* Aim of the task *
The answer must be every line of the records below that contains the word "yChannelSelector", copied out.

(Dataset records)
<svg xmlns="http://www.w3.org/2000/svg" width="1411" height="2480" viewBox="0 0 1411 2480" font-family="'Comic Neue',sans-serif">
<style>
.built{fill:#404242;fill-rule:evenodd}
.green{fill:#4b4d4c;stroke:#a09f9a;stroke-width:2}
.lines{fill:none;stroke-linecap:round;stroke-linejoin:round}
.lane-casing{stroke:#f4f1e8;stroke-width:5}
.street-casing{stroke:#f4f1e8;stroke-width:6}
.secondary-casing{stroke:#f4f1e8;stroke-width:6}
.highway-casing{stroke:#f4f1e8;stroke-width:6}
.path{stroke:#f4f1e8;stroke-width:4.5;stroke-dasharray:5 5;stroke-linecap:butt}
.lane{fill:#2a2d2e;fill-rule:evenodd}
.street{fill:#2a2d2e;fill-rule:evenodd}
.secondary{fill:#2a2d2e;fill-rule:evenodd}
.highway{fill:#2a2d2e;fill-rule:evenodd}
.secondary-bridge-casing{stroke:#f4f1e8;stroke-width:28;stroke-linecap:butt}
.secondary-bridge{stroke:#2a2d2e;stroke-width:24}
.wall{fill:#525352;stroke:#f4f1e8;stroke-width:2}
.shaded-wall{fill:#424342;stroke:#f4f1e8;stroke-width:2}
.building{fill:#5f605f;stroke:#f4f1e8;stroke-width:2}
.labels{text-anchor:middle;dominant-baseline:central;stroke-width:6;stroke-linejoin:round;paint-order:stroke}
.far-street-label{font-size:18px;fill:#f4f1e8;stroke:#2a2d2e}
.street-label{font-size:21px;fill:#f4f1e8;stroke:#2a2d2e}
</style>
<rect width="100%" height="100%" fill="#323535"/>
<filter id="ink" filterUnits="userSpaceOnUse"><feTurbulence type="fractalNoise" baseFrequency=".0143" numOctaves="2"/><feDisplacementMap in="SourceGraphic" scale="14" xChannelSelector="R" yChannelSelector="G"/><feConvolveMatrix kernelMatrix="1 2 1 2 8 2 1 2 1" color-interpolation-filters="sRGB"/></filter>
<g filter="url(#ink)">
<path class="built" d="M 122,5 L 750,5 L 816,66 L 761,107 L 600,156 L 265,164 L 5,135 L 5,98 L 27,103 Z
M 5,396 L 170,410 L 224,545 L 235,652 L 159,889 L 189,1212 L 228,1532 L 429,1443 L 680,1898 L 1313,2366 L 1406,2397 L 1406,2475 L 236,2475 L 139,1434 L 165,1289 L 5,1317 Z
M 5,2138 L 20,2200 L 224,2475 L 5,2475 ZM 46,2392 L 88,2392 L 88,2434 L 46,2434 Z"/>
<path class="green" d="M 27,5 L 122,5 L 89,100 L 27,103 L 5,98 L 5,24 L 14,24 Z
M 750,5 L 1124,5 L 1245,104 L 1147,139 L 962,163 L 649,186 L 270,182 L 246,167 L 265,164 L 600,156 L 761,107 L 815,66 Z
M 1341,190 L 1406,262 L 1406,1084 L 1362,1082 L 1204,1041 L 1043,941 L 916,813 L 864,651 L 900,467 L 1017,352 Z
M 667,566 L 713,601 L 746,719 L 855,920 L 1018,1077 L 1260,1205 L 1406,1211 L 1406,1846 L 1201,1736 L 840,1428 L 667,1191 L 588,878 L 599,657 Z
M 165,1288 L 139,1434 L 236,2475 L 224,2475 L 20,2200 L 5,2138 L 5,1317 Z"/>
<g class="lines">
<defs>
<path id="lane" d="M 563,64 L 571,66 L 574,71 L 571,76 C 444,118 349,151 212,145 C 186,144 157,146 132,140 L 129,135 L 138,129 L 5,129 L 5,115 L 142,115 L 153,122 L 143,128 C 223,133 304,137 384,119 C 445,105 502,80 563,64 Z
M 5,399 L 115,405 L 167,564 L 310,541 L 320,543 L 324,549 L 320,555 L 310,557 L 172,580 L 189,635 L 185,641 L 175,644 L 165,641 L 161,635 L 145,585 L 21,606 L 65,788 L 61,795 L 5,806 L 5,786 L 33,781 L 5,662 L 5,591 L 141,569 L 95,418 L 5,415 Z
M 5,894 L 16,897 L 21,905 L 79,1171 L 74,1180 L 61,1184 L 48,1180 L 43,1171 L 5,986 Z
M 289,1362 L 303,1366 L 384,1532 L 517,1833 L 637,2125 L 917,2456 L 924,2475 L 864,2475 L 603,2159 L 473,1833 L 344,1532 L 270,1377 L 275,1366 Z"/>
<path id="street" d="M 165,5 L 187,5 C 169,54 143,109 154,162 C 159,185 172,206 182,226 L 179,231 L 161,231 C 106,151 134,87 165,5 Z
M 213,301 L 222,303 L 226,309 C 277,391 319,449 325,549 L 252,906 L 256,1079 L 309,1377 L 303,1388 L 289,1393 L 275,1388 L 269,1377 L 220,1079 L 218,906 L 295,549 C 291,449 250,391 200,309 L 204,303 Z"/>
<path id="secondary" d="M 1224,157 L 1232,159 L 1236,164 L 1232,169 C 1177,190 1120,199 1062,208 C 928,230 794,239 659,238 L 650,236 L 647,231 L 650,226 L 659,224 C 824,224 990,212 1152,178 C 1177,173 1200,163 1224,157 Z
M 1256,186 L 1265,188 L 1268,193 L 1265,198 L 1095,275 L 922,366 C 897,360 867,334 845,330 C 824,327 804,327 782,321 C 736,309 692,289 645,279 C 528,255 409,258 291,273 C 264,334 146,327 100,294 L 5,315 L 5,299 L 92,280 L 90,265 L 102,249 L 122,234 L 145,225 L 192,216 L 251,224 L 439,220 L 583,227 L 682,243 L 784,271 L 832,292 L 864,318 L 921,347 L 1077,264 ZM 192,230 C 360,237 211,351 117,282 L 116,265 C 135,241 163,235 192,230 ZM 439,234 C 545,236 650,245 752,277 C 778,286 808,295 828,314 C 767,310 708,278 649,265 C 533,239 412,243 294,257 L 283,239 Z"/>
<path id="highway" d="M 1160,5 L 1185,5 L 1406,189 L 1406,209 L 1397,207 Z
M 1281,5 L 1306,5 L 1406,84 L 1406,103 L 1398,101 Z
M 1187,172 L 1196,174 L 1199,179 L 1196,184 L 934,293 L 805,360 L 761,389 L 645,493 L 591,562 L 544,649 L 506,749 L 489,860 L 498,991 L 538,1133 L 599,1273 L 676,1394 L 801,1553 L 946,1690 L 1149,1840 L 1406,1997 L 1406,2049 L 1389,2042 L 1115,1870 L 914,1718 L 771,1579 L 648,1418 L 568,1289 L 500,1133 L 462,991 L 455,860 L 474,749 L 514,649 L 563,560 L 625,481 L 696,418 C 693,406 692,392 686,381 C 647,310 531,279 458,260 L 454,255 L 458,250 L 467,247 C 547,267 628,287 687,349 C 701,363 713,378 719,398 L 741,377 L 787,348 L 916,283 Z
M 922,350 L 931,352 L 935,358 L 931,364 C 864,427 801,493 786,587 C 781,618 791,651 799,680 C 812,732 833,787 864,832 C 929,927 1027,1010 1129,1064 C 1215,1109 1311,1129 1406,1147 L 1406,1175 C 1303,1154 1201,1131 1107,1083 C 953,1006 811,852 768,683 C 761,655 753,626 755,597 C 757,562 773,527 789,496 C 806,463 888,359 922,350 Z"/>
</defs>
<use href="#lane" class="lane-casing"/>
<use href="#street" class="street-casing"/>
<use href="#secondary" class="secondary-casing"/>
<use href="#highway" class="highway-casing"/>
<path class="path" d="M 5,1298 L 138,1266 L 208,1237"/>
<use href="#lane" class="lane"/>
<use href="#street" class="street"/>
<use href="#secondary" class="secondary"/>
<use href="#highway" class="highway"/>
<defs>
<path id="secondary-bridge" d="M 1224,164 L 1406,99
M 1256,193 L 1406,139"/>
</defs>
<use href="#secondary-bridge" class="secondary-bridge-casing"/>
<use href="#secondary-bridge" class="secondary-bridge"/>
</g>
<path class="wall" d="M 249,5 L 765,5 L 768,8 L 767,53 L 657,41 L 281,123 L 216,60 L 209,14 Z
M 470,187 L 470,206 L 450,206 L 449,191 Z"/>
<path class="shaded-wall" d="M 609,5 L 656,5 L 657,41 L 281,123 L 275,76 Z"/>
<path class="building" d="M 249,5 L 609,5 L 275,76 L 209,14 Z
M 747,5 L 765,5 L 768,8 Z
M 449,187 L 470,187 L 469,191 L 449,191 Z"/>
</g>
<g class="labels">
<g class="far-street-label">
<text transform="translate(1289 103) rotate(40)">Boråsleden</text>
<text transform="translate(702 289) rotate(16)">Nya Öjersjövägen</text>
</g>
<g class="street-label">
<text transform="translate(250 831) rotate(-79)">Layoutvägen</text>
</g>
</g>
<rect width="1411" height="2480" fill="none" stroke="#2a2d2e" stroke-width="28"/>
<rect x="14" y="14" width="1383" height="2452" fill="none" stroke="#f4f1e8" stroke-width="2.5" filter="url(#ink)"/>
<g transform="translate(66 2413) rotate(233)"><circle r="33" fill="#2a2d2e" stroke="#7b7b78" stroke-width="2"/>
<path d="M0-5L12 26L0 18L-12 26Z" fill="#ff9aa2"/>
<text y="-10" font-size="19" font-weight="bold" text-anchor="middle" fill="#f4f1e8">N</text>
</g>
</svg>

* * *

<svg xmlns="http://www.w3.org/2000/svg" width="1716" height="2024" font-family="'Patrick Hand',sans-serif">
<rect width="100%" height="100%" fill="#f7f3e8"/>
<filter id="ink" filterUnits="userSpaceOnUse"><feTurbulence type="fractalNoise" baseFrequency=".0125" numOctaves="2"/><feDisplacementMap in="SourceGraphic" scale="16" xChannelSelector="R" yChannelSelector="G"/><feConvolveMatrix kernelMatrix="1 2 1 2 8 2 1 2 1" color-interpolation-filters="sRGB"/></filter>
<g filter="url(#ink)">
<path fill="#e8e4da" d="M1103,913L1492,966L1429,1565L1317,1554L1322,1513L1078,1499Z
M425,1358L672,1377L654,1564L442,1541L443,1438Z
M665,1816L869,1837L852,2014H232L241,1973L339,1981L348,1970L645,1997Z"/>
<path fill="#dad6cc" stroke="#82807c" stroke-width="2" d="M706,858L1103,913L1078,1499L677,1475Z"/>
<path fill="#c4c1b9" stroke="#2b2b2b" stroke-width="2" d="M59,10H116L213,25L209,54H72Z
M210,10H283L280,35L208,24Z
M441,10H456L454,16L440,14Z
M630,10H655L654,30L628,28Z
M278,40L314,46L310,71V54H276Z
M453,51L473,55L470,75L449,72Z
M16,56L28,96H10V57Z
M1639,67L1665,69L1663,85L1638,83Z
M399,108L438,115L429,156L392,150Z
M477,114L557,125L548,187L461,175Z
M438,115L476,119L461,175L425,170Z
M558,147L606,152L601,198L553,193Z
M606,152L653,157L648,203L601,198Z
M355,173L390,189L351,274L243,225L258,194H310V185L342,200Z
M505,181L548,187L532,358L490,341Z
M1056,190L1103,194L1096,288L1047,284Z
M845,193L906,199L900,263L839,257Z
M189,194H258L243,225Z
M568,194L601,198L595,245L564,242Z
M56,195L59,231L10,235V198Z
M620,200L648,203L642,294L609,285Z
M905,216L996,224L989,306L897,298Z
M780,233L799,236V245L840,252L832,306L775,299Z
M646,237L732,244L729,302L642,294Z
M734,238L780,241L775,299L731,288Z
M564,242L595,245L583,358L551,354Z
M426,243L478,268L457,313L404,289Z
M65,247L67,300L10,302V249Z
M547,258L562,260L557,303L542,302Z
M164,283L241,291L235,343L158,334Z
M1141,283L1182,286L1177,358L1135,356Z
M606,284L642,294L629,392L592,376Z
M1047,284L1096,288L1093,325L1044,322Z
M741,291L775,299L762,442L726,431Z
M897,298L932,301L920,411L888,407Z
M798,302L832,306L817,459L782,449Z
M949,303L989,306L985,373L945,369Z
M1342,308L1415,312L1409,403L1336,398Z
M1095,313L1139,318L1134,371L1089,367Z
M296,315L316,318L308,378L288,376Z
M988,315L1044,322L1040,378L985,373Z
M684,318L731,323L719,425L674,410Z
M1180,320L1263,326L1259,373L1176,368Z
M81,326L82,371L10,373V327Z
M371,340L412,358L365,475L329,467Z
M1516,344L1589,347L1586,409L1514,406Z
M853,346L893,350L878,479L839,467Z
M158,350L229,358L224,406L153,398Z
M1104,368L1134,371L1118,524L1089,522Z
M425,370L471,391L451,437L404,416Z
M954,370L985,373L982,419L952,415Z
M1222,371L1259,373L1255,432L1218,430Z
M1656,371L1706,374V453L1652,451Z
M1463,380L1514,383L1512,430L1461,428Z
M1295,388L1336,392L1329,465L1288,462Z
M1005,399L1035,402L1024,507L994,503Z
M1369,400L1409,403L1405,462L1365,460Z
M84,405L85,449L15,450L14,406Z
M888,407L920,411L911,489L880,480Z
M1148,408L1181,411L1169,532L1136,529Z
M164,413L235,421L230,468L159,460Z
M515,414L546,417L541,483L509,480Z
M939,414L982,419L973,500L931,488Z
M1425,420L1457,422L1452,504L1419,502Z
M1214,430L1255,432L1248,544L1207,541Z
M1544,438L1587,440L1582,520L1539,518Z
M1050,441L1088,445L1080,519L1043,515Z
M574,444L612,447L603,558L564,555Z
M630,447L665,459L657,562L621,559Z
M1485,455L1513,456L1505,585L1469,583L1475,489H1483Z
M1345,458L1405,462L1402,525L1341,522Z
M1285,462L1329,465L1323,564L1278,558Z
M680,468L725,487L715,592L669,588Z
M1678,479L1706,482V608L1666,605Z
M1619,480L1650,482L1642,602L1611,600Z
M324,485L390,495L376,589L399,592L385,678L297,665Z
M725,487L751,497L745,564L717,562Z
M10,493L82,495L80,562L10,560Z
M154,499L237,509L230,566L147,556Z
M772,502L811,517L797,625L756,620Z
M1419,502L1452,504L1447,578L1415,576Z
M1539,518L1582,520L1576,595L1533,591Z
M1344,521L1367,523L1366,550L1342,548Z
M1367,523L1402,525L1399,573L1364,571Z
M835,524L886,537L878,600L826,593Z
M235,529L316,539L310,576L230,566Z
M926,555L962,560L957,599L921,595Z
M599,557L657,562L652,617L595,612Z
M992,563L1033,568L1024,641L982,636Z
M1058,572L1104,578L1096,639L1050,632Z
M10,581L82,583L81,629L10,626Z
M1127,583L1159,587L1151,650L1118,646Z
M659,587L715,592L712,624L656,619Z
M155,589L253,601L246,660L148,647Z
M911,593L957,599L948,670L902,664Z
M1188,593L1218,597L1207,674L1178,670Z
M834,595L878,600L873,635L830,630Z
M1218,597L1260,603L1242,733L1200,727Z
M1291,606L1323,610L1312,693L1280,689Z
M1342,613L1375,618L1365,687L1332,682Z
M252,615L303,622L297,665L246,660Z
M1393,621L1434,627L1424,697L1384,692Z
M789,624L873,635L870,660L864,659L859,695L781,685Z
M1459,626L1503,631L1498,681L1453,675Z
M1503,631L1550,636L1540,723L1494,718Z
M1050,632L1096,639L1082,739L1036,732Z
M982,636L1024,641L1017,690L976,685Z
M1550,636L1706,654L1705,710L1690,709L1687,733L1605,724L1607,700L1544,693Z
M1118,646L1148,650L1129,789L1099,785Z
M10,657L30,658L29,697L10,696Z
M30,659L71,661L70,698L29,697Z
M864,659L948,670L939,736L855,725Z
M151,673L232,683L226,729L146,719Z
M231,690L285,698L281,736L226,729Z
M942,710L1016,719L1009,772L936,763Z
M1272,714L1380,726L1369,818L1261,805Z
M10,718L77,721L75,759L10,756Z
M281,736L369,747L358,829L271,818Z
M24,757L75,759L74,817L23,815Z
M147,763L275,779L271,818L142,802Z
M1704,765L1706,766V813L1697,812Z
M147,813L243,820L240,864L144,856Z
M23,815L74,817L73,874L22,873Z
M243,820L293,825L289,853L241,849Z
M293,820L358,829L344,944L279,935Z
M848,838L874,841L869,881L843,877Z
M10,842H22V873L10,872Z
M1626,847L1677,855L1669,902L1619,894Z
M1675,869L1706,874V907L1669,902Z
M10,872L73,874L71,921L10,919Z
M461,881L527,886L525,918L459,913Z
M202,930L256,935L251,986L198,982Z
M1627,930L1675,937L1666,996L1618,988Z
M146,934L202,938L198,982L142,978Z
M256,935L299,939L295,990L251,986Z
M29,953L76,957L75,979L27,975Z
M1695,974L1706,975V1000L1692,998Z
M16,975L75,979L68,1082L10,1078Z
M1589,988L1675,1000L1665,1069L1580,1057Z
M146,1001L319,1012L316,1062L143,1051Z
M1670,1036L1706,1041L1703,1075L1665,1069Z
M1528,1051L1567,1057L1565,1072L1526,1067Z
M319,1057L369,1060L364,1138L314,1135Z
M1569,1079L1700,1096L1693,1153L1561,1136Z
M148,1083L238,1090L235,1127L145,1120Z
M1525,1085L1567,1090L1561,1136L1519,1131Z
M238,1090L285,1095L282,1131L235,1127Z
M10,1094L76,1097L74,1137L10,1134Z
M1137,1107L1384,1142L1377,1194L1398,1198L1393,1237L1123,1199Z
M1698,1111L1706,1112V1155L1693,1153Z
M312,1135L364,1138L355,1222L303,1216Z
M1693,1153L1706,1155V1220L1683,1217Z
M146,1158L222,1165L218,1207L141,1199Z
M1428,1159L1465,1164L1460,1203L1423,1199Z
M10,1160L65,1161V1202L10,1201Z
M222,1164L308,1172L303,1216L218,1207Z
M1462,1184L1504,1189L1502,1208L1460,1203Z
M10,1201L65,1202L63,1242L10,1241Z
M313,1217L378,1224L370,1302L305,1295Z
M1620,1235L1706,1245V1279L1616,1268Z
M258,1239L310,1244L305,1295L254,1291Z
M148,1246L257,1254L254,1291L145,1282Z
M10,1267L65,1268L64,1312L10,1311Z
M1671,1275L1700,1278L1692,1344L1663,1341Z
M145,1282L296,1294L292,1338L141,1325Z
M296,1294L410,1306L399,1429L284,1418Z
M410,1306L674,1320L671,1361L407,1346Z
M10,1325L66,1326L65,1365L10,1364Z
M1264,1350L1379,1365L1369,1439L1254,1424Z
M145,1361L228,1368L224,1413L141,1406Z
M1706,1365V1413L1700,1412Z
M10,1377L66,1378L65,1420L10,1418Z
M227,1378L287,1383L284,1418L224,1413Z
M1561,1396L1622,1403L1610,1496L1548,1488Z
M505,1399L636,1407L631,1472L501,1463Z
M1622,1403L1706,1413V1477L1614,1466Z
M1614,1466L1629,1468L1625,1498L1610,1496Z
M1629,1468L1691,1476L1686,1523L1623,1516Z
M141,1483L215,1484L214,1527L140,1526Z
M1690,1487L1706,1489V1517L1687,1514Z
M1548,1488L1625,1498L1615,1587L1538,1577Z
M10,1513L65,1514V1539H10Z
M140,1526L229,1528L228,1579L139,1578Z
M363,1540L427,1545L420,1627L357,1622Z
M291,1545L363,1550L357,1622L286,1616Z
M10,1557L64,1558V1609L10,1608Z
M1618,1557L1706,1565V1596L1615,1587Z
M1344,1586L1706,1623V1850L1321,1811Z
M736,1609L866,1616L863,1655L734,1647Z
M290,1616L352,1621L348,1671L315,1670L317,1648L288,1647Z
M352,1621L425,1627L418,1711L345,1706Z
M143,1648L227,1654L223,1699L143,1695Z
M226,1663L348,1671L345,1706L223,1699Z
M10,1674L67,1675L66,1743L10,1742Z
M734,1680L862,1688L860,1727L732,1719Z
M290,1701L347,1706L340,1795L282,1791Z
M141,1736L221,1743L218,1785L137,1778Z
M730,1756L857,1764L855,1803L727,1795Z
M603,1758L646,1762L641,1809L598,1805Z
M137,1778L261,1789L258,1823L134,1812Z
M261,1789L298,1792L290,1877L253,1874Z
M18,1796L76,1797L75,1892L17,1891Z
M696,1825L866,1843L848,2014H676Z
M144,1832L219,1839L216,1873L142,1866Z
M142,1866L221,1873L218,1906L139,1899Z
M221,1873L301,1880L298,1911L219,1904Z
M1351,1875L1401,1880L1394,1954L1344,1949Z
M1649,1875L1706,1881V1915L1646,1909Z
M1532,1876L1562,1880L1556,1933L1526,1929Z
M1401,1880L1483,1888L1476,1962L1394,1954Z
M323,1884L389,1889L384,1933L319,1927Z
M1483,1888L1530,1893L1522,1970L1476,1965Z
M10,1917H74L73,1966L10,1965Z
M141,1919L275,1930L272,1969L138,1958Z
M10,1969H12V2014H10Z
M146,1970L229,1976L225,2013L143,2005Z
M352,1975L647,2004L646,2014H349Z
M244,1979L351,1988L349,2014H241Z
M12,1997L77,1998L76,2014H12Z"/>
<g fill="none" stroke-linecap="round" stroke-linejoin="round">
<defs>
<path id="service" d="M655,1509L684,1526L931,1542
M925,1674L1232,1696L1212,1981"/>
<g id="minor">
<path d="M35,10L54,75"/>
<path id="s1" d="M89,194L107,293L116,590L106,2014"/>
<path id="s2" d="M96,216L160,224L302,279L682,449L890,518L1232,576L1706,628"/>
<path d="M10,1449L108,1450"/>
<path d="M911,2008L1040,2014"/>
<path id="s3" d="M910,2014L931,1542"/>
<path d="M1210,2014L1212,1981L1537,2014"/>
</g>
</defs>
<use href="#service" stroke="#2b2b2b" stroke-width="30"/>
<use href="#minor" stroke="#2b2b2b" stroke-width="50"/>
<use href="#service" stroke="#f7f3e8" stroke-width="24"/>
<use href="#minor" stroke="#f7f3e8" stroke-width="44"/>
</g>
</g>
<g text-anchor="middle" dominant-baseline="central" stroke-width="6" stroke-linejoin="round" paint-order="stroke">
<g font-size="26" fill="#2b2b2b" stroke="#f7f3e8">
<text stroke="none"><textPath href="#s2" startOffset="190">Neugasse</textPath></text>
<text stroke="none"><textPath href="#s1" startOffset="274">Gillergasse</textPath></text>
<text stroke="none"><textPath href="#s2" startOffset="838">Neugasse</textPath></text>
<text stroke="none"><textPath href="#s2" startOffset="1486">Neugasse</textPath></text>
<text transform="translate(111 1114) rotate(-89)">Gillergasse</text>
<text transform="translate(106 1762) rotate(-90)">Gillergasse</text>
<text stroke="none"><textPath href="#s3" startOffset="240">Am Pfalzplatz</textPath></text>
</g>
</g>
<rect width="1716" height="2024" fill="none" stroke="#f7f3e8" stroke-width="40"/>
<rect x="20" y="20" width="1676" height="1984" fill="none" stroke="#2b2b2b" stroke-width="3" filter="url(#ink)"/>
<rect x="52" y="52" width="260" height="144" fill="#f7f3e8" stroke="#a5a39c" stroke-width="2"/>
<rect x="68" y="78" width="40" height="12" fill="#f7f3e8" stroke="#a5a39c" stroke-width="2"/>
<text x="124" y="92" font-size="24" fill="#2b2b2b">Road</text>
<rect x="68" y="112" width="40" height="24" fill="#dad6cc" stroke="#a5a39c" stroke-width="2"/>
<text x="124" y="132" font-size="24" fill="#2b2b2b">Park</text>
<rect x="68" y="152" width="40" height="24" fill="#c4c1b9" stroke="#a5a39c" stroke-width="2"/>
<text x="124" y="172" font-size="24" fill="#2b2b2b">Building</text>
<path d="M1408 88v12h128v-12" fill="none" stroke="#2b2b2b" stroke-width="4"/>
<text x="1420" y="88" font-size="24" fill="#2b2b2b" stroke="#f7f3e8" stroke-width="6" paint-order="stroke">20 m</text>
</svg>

* Answer *
<filter id="ink" filterUnits="userSpaceOnUse"><feTurbulence type="fractalNoise" baseFrequency=".0143" numOctaves="2"/><feDisplacementMap in="SourceGraphic" scale="14" xChannelSelector="R" yChannelSelector="G"/><feConvolveMatrix kernelMatrix="1 2 1 2 8 2 1 2 1" color-interpolation-filters="sRGB"/></filter>
<filter id="ink" filterUnits="userSpaceOnUse"><feTurbulence type="fractalNoise" baseFrequency=".0125" numOctaves="2"/><feDisplacementMap in="SourceGraphic" scale="16" xChannelSelector="R" yChannelSelector="G"/><feConvolveMatrix kernelMatrix="1 2 1 2 8 2 1 2 1" color-interpolation-filters="sRGB"/></filter>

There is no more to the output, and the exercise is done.